Once again my funny story comes from a shop – our local hardware store. It is one of these wonderful small stores that has retired tradesman who can tell you exactly what type of screw to use and you can just buy three! This time I was in a panic, because I was not brought up in the subtropics and the ecology is unfamiliar to me. I had a gardening problem which I will share closer to Halloween and it was solved completely by the lovely lady gardener. We started talking and she asked me if my Native genetics were Cherokee? I was perplexed especially since I believe we might have been from family lore. She had noticed my high cheekbones, profile and unusual teeth. My husband’s cousin is a dentist and he was puzzled by why my teeth were not worn down – I still have all the little indentations that children have at the bottom of their teeth. The gardener told me that a dentist had told her that Cherokee teeth, in particular, are very strong and that’s why the enamel doesn’t wear down. Now I was intrigued and asked her if she had white or brown earwax. Some Native Americans and Japanese people have white earwax which is dry and has to be scraped out. I have the white earwax which explains why my UK doctor thought I had eczema in my ears. There is an evolutionary reason for this – something to do with cold, windy plains in Siberia.
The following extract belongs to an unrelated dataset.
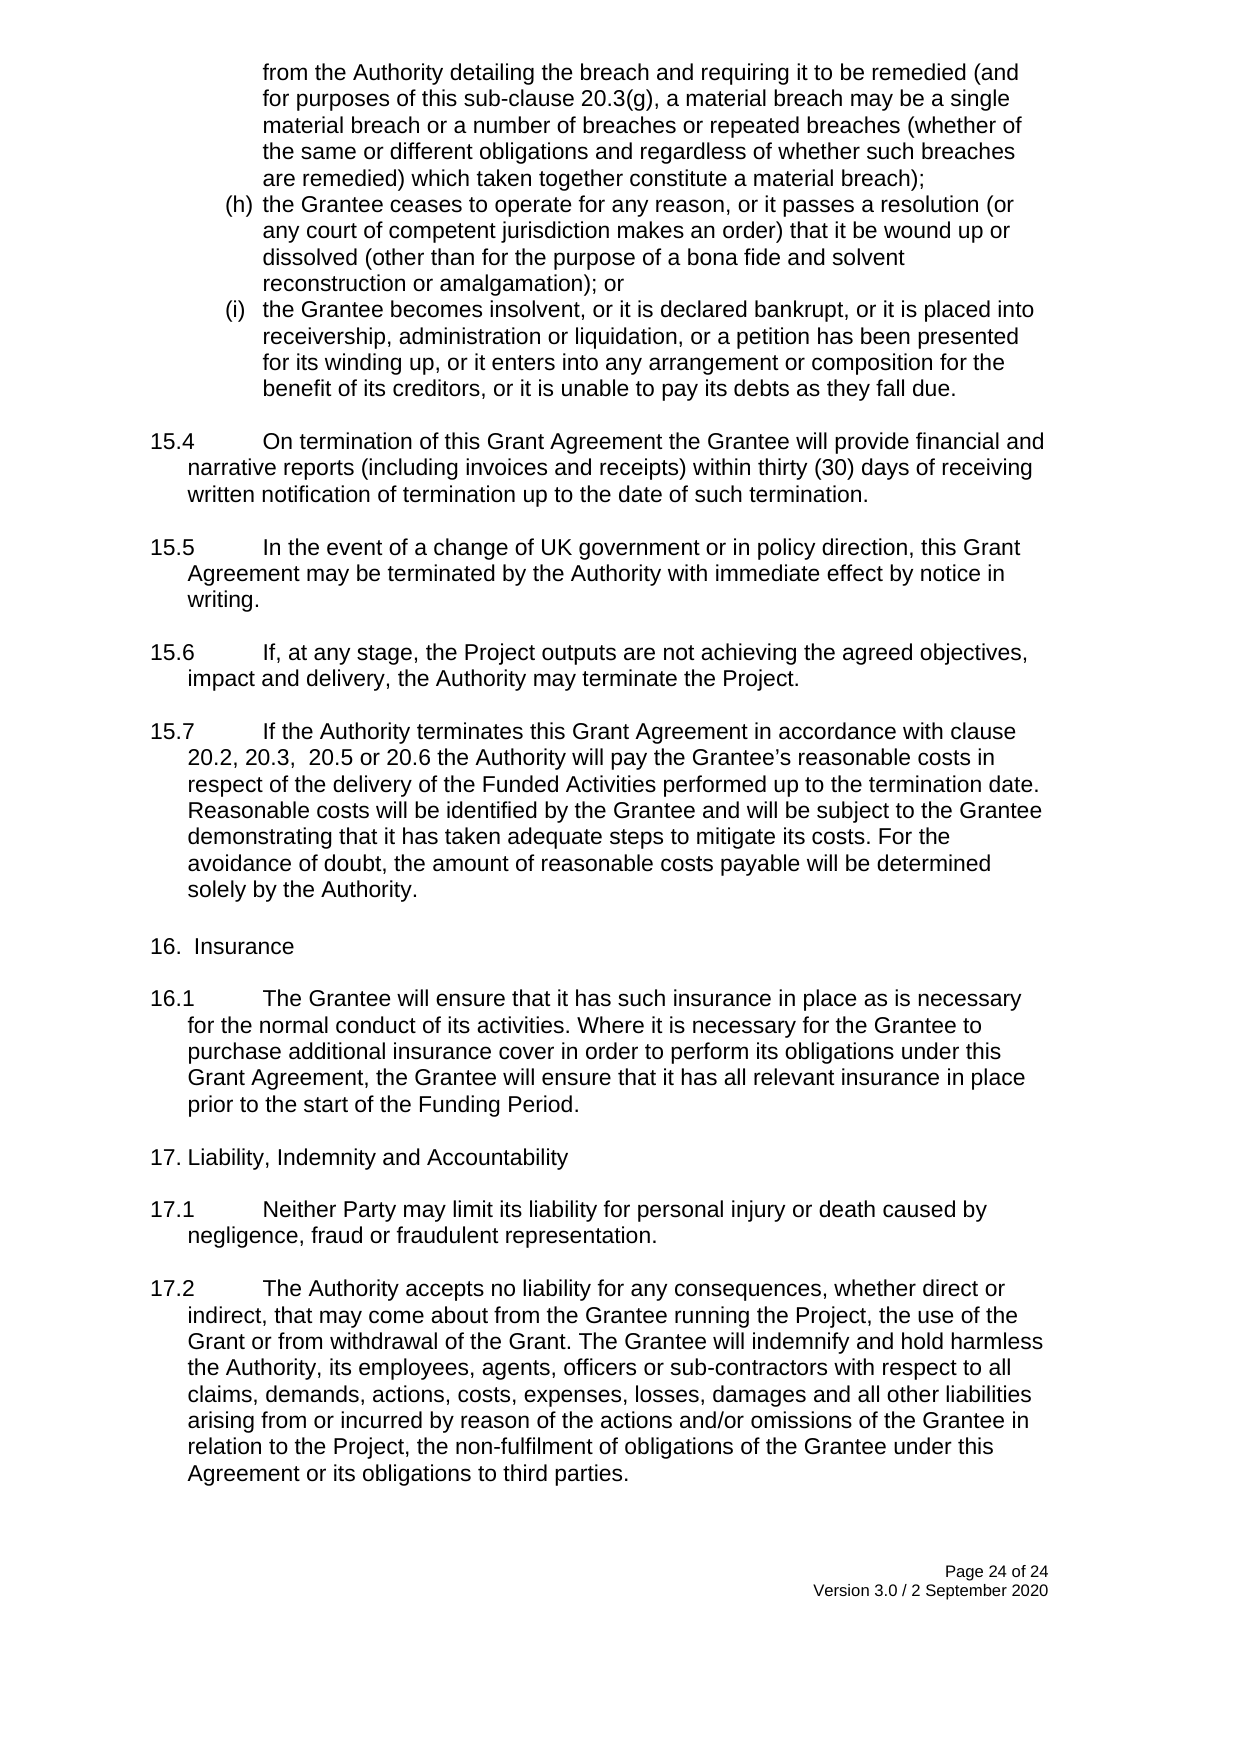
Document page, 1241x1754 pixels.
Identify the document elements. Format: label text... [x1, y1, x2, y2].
She told me that she had been brought up on a farm in North Texas – so we shared North Texas ancestry stories. When she was a child, a Native man dressed in regular clothes walked barefoot to their farm, handed a medicine stick to her and walked away without a word. She felt she had a natural affinity to the land and I have a natural stalking ability (you will want to be friends with both of us when the Zombie Apocalypse happens…) One day, when she was an adult, she was visiting the family farm with her young daughter. The little girl disappeared so the lady and her mother started walking across the Prairie to find her. They were shocked to find the little girl fast asleep with a cougar (mountain lion) sleeping alongside her. Her mother opened her mouth to scream so she quickly put her hand across Grandma’s mouth to stop her making a noise. Grandma then went back to the house to get Grandpa. The lady signaled to her father not to move and very gently went and picked up her still sleeping daughter. As she moved backwards the cougar stood up and stretched its front legs which is a social cat habit (to express friendship) and just walked off.
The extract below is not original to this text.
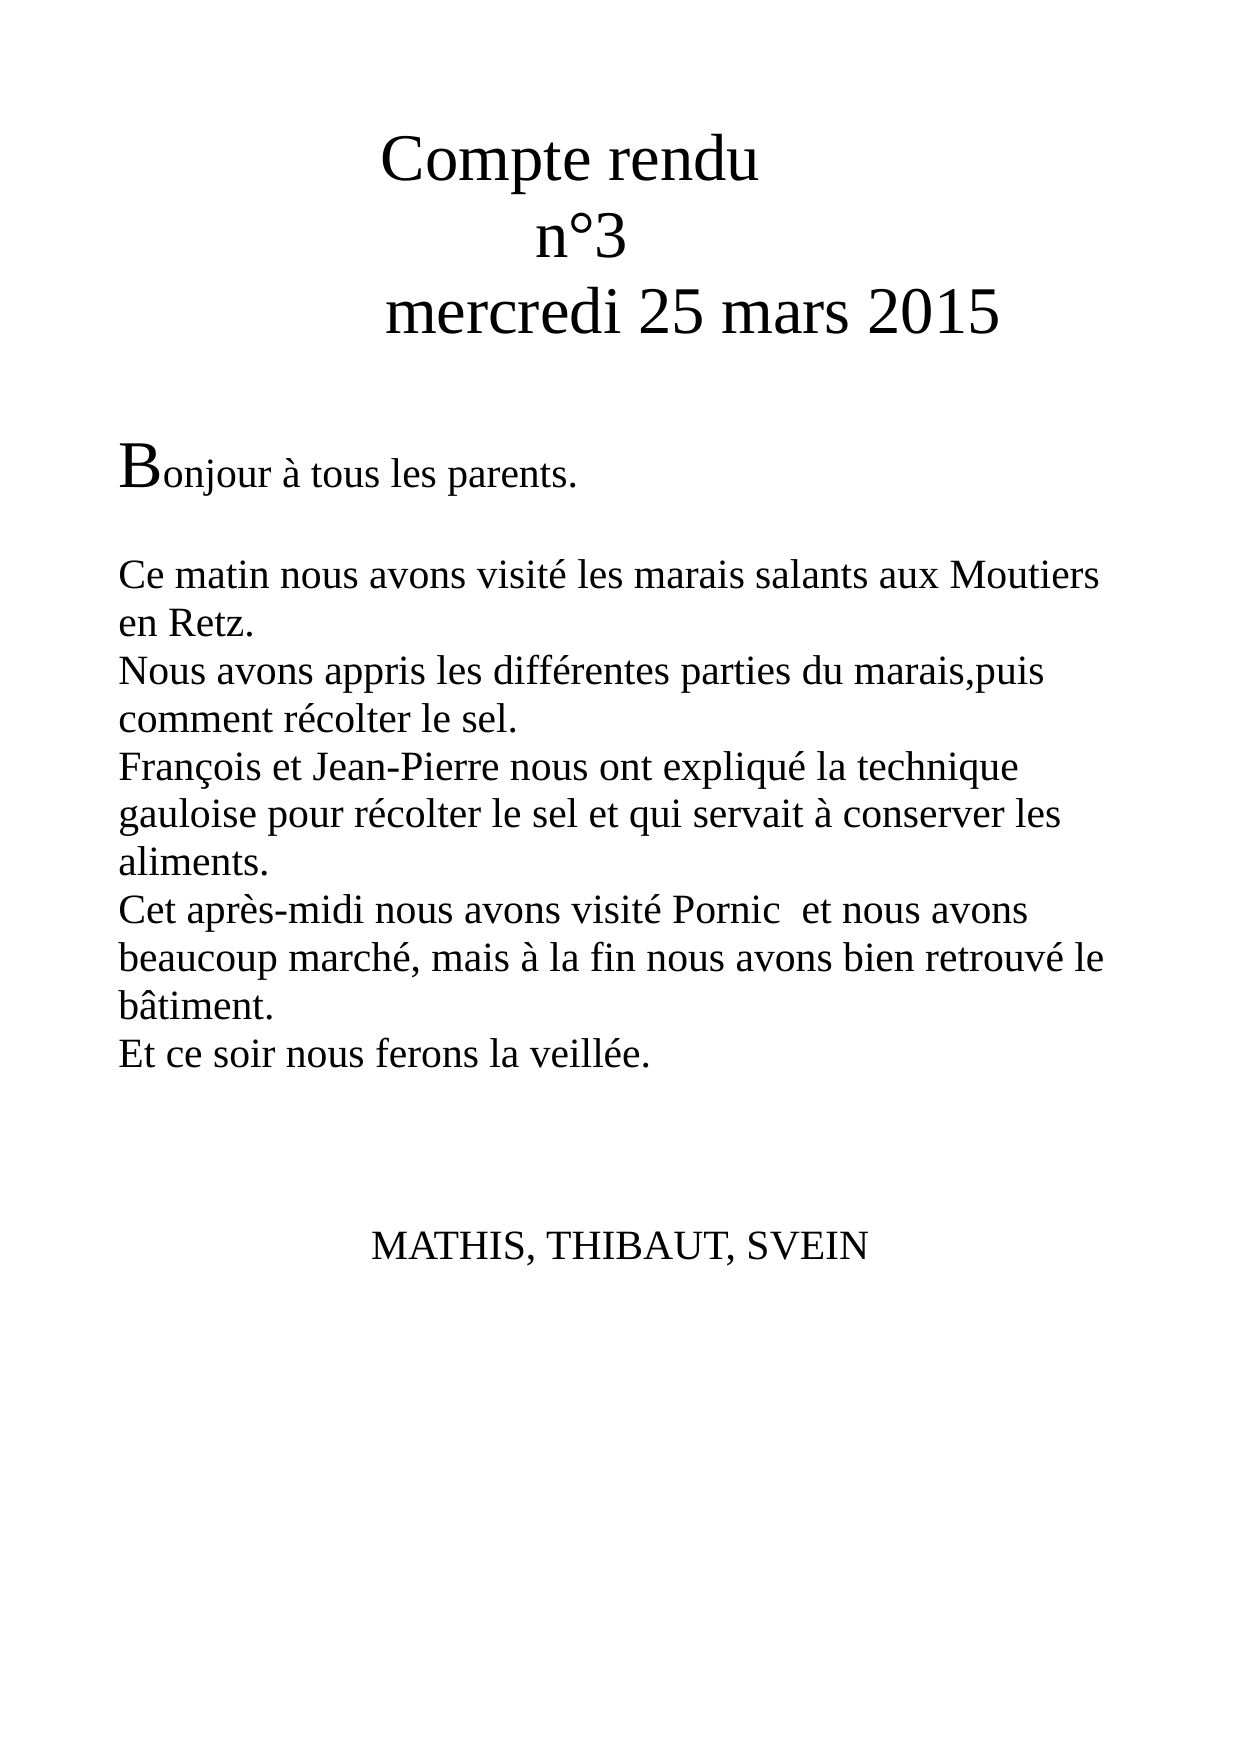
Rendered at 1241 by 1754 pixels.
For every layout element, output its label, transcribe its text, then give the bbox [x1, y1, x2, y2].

Before she told me the end of the story, I knew that the cougar was protecting the child from something and indeed it was. The property had a problem with venomous snakes that year and the child had fallen asleep with snakes all around. Mama cougar must have instinctively realized that she had to protect the human cub. It was such a wonderful tale that my eyes filled with tears at how amazing nature is. Today I was meeting friends at the local Starbucks and got chatting to a very pretty lady waiting for our coffees. She admired my skirt which I had ordered online from India. She showed me a photo of her beautiful children who are half Bangladeshi. She then told me that she was half Native American (Cherokee/Choctaw) but she was even fairer than me with translucent white skin and beautiful blue-gray eyes. It is actually quite common to be native around here because the tribes were corralled into Oklahoma so local European settlers intermarried. I bet you are wondering why I am called Chatty Kerry, eh? Life is so much more fun when you talk to people.